Over the years I have heard lies told by a number of British policemen being unravelled and shown for what they really were, in relation to a number of miscarriages of justice. To me the greatest betrayals were the wrongful convictions of the Birmingham Six and the Guildford Four. One lie after another exposed, undermining the certainty I felt about the justice system -and it hasn‘t made me any less angry about the impact of terrorist activities on my life.
I am lucky not to have lost a relative to a bomb and I cannot imagine what it was like not only to have loved ones killed but to have seen them branded as terrorists when they were entirely innocent. There are those who wince at the cost of the Saville Inquiry and dread the prospect of more time and money spent on prosecutions. It is too much to hope that those involved in the shootings will come forward now and ask a court to decide the truth on way or another but that is what I would like to see. It isn‘t just about the relatives, who have waited such a long time for this outcome and have done so with more grace than the judges, politicians and military in whom I had such trust. I would like to see this last scandal cleared up.
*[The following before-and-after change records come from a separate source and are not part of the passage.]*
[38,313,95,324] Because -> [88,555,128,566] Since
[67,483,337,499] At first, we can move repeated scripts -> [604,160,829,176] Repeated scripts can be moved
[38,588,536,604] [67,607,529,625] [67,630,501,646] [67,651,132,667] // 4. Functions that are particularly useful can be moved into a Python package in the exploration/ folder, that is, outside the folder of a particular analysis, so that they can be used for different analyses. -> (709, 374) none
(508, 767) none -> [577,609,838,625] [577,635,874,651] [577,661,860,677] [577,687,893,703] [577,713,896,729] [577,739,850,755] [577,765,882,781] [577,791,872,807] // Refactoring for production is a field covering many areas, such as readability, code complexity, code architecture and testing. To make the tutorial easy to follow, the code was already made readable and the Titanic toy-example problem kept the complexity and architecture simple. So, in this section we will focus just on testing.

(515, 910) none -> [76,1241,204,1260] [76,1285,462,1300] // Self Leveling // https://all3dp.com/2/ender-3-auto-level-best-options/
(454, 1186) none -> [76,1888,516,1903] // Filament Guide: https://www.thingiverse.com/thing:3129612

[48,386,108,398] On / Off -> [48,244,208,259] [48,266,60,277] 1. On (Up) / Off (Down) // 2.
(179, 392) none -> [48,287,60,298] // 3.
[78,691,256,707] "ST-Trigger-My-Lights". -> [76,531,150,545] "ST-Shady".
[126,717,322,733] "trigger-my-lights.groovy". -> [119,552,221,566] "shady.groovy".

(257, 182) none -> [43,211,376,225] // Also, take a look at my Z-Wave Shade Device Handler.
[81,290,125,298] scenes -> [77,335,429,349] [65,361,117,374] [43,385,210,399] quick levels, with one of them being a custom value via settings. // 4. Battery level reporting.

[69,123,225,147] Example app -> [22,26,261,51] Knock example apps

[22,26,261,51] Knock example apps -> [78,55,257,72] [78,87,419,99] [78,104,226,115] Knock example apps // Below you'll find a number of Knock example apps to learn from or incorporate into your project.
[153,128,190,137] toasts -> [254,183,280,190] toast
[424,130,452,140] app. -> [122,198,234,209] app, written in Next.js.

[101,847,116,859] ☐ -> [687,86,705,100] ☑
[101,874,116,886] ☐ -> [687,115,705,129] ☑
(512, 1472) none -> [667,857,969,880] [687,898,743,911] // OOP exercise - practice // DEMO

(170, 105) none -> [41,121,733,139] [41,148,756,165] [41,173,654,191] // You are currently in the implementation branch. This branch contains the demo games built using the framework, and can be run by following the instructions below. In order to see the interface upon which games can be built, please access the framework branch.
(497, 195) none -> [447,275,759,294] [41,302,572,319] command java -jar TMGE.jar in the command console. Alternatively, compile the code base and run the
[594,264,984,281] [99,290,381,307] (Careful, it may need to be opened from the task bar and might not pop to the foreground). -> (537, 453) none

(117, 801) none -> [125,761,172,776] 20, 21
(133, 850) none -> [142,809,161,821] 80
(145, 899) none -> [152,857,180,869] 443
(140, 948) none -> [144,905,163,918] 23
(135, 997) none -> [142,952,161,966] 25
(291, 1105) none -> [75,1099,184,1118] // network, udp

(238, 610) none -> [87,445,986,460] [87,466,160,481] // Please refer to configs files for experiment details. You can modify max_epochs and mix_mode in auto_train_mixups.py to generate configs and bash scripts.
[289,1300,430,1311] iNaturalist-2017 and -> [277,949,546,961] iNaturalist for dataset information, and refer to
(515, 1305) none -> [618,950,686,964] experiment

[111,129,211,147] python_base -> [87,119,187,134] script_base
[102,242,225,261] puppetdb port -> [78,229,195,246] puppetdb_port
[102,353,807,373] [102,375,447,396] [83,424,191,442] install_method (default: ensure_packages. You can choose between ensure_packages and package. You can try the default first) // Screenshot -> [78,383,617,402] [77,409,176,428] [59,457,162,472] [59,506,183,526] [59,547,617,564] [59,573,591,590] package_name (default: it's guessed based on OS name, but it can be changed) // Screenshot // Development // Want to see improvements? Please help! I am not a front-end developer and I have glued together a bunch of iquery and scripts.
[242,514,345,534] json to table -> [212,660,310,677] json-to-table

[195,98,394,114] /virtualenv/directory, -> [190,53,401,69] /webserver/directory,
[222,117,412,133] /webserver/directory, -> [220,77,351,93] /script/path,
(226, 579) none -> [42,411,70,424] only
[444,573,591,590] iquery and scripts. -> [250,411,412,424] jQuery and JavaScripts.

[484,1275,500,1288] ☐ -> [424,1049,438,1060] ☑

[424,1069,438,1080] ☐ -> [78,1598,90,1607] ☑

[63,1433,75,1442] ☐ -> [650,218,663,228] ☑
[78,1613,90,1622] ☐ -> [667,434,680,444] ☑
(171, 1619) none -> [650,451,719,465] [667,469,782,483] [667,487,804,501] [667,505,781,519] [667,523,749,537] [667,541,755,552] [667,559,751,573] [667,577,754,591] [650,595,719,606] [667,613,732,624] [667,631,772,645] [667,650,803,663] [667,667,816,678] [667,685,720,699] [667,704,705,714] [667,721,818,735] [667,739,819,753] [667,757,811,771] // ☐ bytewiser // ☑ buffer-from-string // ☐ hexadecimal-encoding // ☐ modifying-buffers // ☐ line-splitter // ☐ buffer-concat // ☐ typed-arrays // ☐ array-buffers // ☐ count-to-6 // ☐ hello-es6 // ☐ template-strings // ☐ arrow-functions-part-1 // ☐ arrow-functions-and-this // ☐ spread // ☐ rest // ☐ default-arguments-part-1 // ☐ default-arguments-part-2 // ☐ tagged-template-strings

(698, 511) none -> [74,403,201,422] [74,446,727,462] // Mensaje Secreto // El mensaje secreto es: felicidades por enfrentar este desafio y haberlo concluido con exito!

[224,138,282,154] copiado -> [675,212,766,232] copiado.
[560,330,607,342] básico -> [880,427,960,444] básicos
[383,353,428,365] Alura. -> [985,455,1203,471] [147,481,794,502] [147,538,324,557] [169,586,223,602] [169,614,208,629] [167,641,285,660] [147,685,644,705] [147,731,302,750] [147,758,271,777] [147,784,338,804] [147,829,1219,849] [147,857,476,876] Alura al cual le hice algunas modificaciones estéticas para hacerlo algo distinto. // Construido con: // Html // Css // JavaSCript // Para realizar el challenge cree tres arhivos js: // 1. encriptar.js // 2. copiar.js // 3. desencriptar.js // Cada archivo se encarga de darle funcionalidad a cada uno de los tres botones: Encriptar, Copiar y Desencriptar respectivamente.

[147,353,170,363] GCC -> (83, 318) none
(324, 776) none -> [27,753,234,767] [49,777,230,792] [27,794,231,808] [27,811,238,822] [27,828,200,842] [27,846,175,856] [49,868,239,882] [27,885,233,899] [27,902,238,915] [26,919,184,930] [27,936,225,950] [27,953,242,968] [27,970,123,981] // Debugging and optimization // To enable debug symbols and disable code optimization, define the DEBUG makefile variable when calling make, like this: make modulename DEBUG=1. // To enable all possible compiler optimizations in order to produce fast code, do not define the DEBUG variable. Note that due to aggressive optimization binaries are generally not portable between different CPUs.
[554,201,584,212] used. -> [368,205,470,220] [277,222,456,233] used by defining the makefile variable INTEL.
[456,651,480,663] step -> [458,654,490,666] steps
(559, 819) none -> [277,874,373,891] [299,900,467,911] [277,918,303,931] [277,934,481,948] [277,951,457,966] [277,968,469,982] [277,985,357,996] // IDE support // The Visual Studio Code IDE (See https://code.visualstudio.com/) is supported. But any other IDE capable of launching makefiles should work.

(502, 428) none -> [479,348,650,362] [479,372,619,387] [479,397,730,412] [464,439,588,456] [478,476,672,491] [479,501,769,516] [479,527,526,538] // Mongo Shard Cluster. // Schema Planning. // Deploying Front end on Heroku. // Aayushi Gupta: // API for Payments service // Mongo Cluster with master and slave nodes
If the people of Northern Ireland had allowed the setting up of a truth and reconciliation commission of the kind that helped the people of South Africa comes to terms with their past we might have been spared this lingering embarrassment.
The Parachute Regiment has proved itself since those dark days and continues to do. It was 1 Para that spearheaded a peacekeeping force in Kosovo in 1999. It was 1 Para that took part in a hostage rescue in Sierra Leone in 2000. Those who wear that badge today are very different from the soldiers who shot at those civilians in 1972.
The situation must be resolved in a court of law rather than being left to fester like a rubbish bag on a hot day, surrounded by persistent wasps, with no one prepared to risk the sting of costs and the stink of embarrassment to get rid of it for good. In my experience, rubbish bags leak if they are left too long. It is almost inevitable that those involved will eventually speak about Bloody Sunday and death bed confessions will bring no peace to those whose relatives were frozen in time.